A claim for conspiracy under § 1983 requires proof of "'an agreement or meeting of the minds to violate constitutional rights,'" Franklin v. Fox, 312 F.3d 423, 441 (9th Cir. 2001) (quoting United Steel Workers of Am. v. Phelps Dodge Corp., 865 F.2d 1539, 1540-41 (9th Cir. 1989) (citation omitted)), and "'an actual deprivation of constitutional rights,'" Hart v. Parks, 450 F.3d 1059, 1071 (9th Cir. 2006) (quoting Woodrum v. Woodward County, Okla., 866 F.2d 1121, 1126 (9th Cir. 1989)). While it is not necessary to prove each participant in a conspiracy know the exact parameters of the plan, they must at least share a general conspiratorial objective. Woodrum, 866 F.2d at 1126; Fonda v. Gray, 707 F.2d 435, 438 (9th Cir. 1983); Franklin, 312 F.3d at 441 (each participant must at least share the common objective of the conspiracy) (quoting United Steel Workers, 865 F.2d at 1541). Vague and conclusory allegations with no supporting factual averments are insufficient to support a claim under § 1983. Woodrum, 866 F.2d at 1126; Aldabe v. Aldabe, 616 F.2d 1089, 1090 (9th Cir. 1980); Lockry v. Kayfetz, 587 F. Supp. 631, 639 (N.D. Cal. 1984) (allegations of conspiracy must be supported by material facts, not merely conclusory statements).

Here, plaintiff's § 1983 conspiracy claim must be dismissed.

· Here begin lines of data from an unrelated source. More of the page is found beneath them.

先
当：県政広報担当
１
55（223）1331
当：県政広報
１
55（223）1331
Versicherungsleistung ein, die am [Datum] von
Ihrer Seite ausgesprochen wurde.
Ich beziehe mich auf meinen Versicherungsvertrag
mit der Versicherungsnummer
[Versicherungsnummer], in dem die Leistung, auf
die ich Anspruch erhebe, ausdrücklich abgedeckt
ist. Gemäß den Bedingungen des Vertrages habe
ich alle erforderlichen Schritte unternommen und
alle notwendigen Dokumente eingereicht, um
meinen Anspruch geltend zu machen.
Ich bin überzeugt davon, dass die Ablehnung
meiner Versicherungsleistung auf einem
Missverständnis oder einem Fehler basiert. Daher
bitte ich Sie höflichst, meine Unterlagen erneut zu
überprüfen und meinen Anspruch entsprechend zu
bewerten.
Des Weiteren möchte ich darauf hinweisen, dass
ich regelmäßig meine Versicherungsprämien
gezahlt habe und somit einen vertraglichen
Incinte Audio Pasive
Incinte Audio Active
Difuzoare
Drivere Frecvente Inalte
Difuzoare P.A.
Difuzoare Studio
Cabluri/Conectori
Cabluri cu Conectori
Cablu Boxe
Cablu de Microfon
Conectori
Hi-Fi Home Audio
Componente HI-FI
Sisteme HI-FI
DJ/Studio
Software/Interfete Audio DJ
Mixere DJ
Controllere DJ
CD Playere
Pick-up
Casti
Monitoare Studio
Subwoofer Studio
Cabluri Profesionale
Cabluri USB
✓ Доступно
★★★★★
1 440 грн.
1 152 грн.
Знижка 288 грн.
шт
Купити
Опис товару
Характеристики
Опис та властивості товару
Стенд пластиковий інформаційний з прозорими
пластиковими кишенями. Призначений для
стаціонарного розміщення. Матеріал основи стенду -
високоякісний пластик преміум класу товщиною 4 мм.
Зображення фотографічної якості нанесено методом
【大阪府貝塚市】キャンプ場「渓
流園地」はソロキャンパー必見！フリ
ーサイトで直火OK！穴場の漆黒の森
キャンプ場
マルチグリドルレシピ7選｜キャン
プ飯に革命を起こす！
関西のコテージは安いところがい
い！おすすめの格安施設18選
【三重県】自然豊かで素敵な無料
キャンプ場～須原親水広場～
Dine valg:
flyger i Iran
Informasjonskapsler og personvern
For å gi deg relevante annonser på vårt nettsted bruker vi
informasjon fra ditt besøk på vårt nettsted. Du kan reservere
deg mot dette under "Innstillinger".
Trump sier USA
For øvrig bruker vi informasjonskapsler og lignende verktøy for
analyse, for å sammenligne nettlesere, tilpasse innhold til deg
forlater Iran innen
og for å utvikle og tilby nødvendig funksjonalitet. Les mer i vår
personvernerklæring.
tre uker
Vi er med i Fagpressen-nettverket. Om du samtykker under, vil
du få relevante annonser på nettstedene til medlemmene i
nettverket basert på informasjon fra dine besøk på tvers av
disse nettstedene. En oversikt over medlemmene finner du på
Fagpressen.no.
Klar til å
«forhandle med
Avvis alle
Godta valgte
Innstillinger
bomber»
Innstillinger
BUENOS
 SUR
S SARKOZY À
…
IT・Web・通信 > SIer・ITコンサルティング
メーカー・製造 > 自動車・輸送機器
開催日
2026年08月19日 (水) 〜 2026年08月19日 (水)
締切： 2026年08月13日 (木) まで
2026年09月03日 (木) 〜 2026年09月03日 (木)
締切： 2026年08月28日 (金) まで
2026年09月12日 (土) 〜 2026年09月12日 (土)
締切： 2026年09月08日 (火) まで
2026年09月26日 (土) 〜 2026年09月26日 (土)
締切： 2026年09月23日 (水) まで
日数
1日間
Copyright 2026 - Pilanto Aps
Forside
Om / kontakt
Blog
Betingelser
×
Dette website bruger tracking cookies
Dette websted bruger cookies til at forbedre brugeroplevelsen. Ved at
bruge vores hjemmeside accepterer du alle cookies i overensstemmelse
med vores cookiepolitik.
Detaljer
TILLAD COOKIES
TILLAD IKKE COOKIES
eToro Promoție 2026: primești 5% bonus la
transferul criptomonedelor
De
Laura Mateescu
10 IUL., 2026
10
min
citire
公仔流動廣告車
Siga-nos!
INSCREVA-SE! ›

Plaintiff has only made vague and conclusory allegations of conspiracy and has failed to support these allegations with any factual assertions. As summarized above, plaintiff makes only conclusory allegations that defendants "conspired," which do not support a claim for a violation of his constitutional rights under § 1983. Because plaintiff offers no facts to support a finding that defendants engaged in any sort of conspiracy, plaintiff's § 1983 conspiracy claim must be dismissed. Although it appears unlikely, to the extent plaintiff can allege specific facts supporting a conspiracy claim, plaintiff should be granted leave to amend to do so. See Lopez v. Smith, 203 F.3d 1122, 1127-28 (9th Cir. 2000) (en banc) (Unless it is clear that no amendment can cure its defects, a pro se litigant is entitled to notice and an opportunity to amend the complaint before dismissal).

IV. Recommendation

In accordance with the above findings, IT IS HEREBY RECOMMENDED that:

1. Defendants' motion to dismiss plaintiff's second amended complaint (Dckt. No. 36), be granted in part;

2. Plaintiff's due process, § 1985(2), and § 1986 claims be dismissed without leave to amend;

3. Plaintiff's retaliation claims against Meier, Barnes, Wagner, and Coe, and plaintiff's § 1983 conspiracy claims be dismissed with leave to amend;

4. Plaintiff be granted leave to file a third amended complaint, as provided herein, within thirty days of the filing date of any order adopting these recommendations.

These findings and recommendations are submitted to the United States District Judge assigned to the case, pursuant to the provisions of 28 U.S.C. § 636(b)(l). Within fourteen days after being served with these findings and recommendations, any party may file written objections with the court and serve a copy on all parties. Such a document should be captioned "Objections to Magistrate Judge's Findings and Recommendations." Failure to file objections within the specified time may waive the right to appeal the District Court's order. Turner v. Duncan, 158 F.3d 449, 455 (9th Cir. 1998); Martinez v. Ylst, 951 F.2d 1153 (9th Cir. 1991).